Le compositeur a fait deux propositions. Ne parvenant pas à poser un choix, il a confié la décision au réalisateur Steven Spielberg. Mais ce dernier était tellement séduit qu’il lui a demandé d’utiliser les deux. Ainsi, la marche présente un pont musical particulier, comme si les deux mélodies avaient toujours été liées.
Outre Indiana Jones, Marion Ravenwood, sa maîtresse, a également droit à son propre thème. Celui-ci souligne son identité et sert également de thème d’amour. Il provoque la même émotion que le thème d’amour de Superman. On trouve également trois thèmes secondaires : pour le médaillon, pour l’arche et pour chaque nouvelle découverte faite par l’aventurier archéologue.

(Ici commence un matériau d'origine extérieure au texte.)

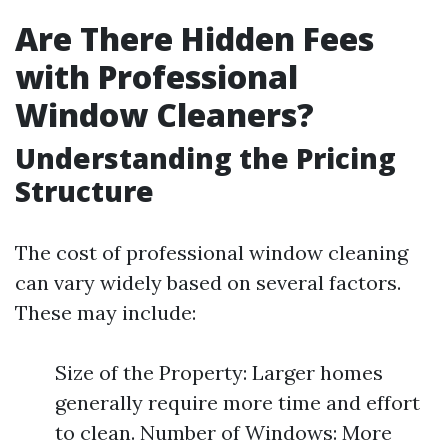
Are There Hidden Fees
with Professional
Window Cleaners?
Understanding the Pricing
Structure
The cost of professional window cleaning
can vary widely based on several factors.
These may include:
Size of the Property: Larger homes
generally require more time and effort
to clean. Number of Windows: More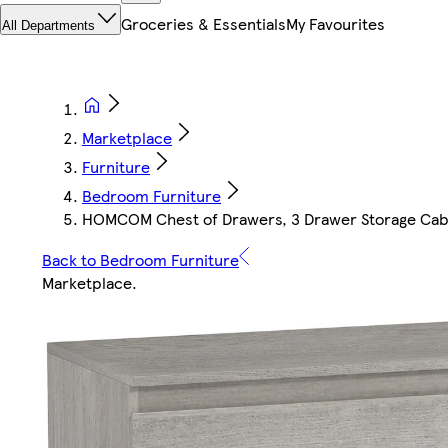
Groceries & Essentials
My Favourites
All Departments
Marketplace
Furniture
Bedroom Furniture
HOMCOM Chest of Drawers, 3 Drawer Storage Cabin
Back to Bedroom Furniture
Marketplace
.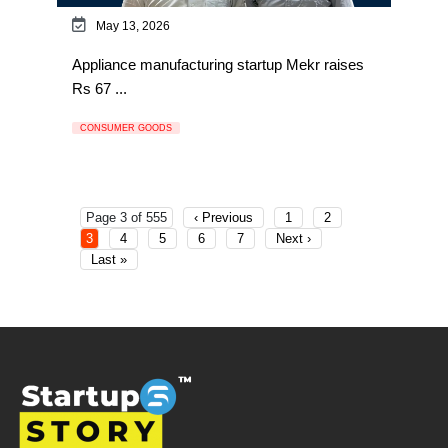
May 13, 2026
Appliance manufacturing startup Mekr raises
Rs 67 ...
CONSUMER GOODS
Page 3 of 555
‹ Previous
1
2
3
4
5
6
7
Next ›
Last »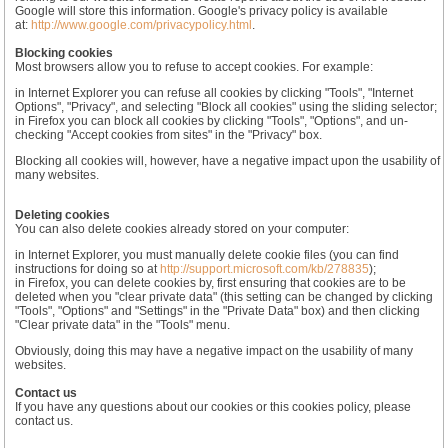
Google will store this information. Google's privacy policy is available
at:
http://www.google.com/privacypolicy.html
.
Blocking cookies
Most browsers allow you to refuse to accept cookies. For example:
in Internet Explorer you can refuse all cookies by clicking "Tools", "Internet
Options", "Privacy", and selecting "Block all cookies" using the sliding selector;
in Firefox you can block all cookies by clicking "Tools", "Options", and un-
checking "Accept cookies from sites" in the "Privacy" box.
Blocking all cookies will, however, have a negative impact upon the usability of
many websites.
Deleting cookies
You can also delete cookies already stored on your computer:
in Internet Explorer, you must manually delete cookie files (you can find
instructions for doing so at
http://support.microsoft.com/kb/278835
);
in Firefox, you can delete cookies by, first ensuring that cookies are to be
deleted when you "clear private data" (this setting can be changed by clicking
"Tools", "Options" and "Settings" in the "Private Data" box) and then clicking
"Clear private data" in the "Tools" menu.
Obviously, doing this may have a negative impact on the usability of many
websites.
Contact us
If you have any questions about our cookies or this cookies policy, please
contact us.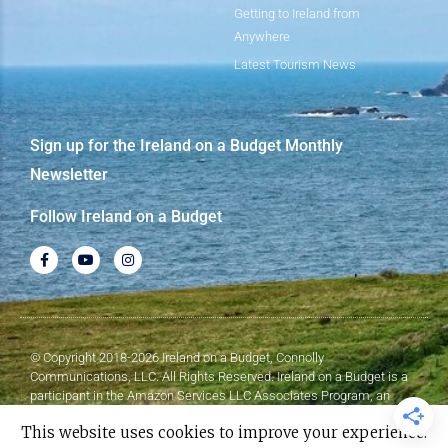
Getting to Ireland from
Anywhere
Latest Tourism News
Sign up for the Ireland on a Budget Monthly
Newsletter
Follow Ireland on a Budget
© Copyright 2018-2026 Ireland on a Budget, Connolly
Communications, LLC. All Rights Reserved. Ireland on a Budget is a
participant in the Amazon Services LLC Associates Program, an
affiliate advertising program designed to provide a means for sites to
This website uses cookies to improve your experience.
earn advertising fees by advertising and linking to Amazon.com.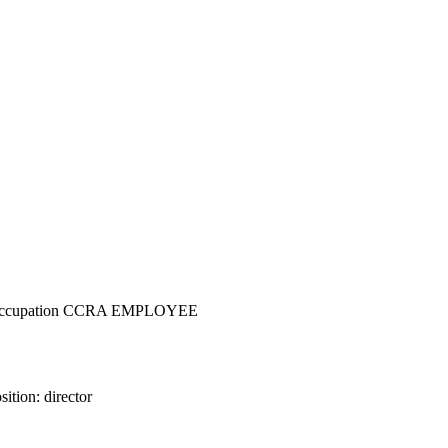
nc - Occupation CCRA EMPLOYEE
ition: director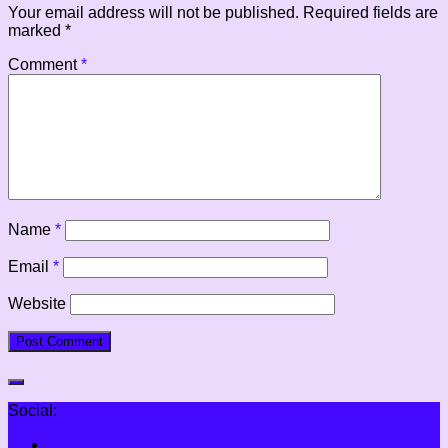
Your email address will not be published.
Required fields are
marked
*
Comment
*
Name
*
Email
*
Website
Social: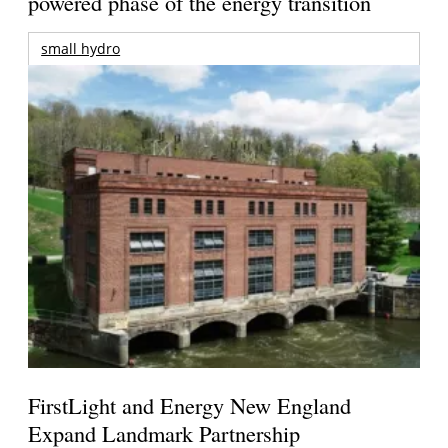
powered phase of the energy transition
small hydro
FirstLight and Energy New England
Expand Landmark Partnership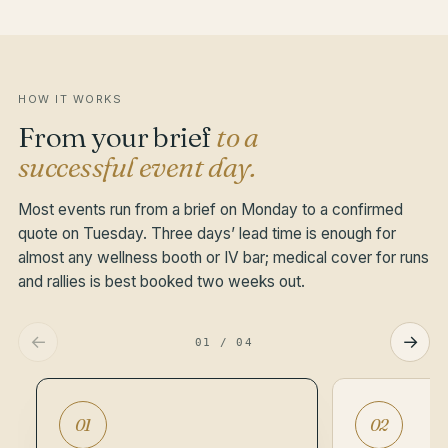
of a conference, gala or production shoot. Quiet by
design — there if needed, invisible if not.
HOW IT WORKS
From your brief
to a
successful event day.
Most events run from a brief on Monday to a confirmed
quote on Tuesday. Three days’ lead time is enough for
almost any wellness booth or IV bar; medical cover for runs
and rallies is best booked two weeks out.
←
→
01
/
04
01
02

Il y a encore les scènes d’action, comme les poursuites dans le désert, avec un motif puissant qui anime les nazis et l’arche. Avec Indy en selle, Williams cite ici abondamment la Raiders March. Si ce moment du film est en réalité divisé en trois scènes, le compositeur les relie en un grand moment d’action de huit minutes qui fait monter l’excitation à chaque tournant.
« Grâce à la musique des Aventuriers de l’arche perdue, en trois secondes, on est complètement dans l’ambiance du film, ce qui est la signature de John Williams », explique Brossé, qui dirigera le ciné-concert à trois reprises. Une belle occasion de (re)vivre le début de cette grande aventure cinématographique à la bande originale magnifique, dans la meilleure version live qui soit.
Indy dirait cyniquement : « Ils ne savent pas ce qu’ils ont. » Mais le Brussels Philharmonic sait très bien quel joyau musical il a entre les mains.